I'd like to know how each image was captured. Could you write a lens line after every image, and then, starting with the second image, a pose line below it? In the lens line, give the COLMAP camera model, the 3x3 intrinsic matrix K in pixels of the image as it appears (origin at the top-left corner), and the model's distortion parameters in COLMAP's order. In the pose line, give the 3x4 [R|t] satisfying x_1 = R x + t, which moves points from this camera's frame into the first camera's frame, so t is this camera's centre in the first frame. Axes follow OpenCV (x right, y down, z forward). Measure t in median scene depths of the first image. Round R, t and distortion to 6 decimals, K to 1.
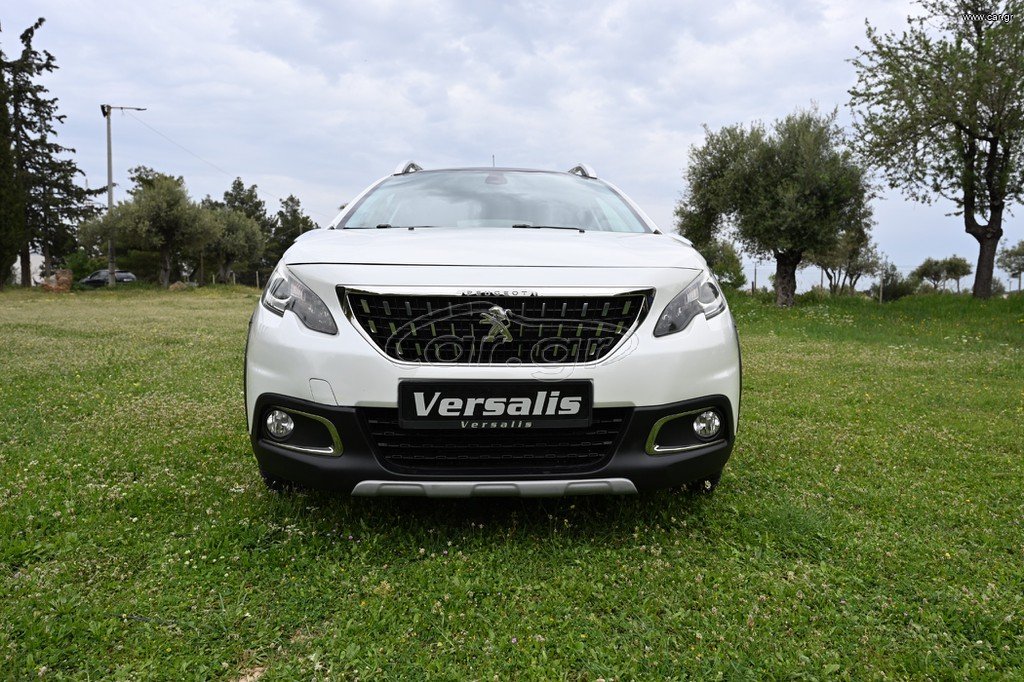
lens RADIAL K [[680.2, 0, 509.3], [0, 680.2, 336.2], [0, 0, 1]] dist [-0.000439, 0.002136]
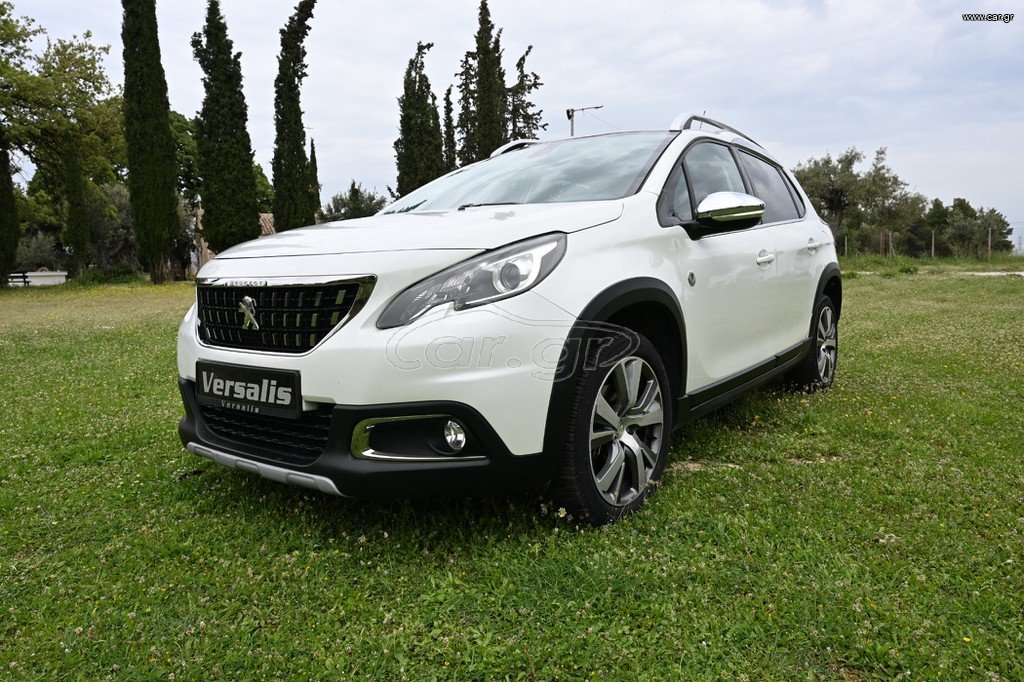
lens RADIAL K [[671.2, 0, 513.6], [0, 671.2, 340.9], [0, 0, 1]] dist [-0.000707, 0.001575]
pose [[0.772738, 0.043591, -0.633226, 0.119416], [-0.013014, 0.998517, 0.052856, -0.004275], [0.634592, -0.032603, 0.772160, 0.056430]]
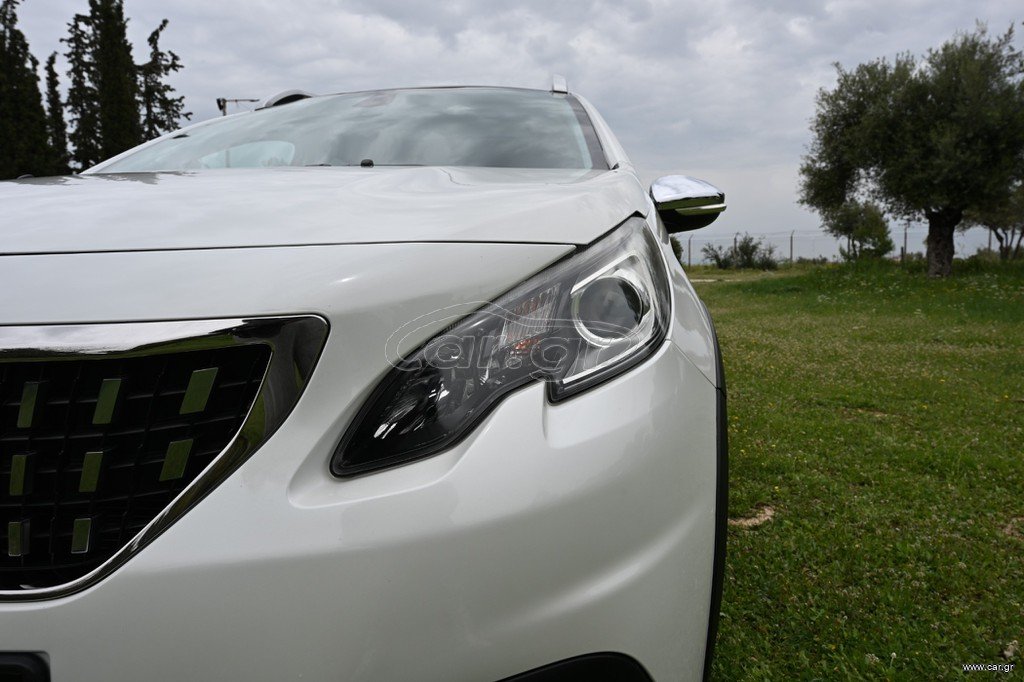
################
→ Exercise:
Restate the whole listing exactly as written, minus the pictures.

→ Expected answer:
I'd like to know how each image was captured. Could you write a lens line after every image, and then, starting with the second image, a pose line below it? In the lens line, give the COLMAP camera model, the 3x3 intrinsic matrix K in pixels of the image as it appears (origin at the top-left corner), and the model's distortion parameters in COLMAP's order. In the pose line, give the 3x4 [R|t] satisfying x_1 = R x + t, which moves points from this camera's frame into the first camera's frame, so t is this camera's centre in the first frame. Axes follow OpenCV (x right, y down, z forward). Measure t in median scene depths of the first image. Round R, t and distortion to 6 decimals, K to 1.
lens RADIAL K [[680.2, 0, 509.3], [0, 680.2, 336.2], [0, 0, 1]] dist [-0.000439, 0.002136]
lens RADIAL K [[671.2, 0, 513.6], [0, 671.2, 340.9], [0, 0, 1]] dist [-0.000707, 0.001575]
pose [[0.772738, 0.043591, -0.633226, 0.119416], [-0.013014, 0.998517, 0.052856, -0.004275], [0.634592, -0.032603, 0.772160, 0.056430]]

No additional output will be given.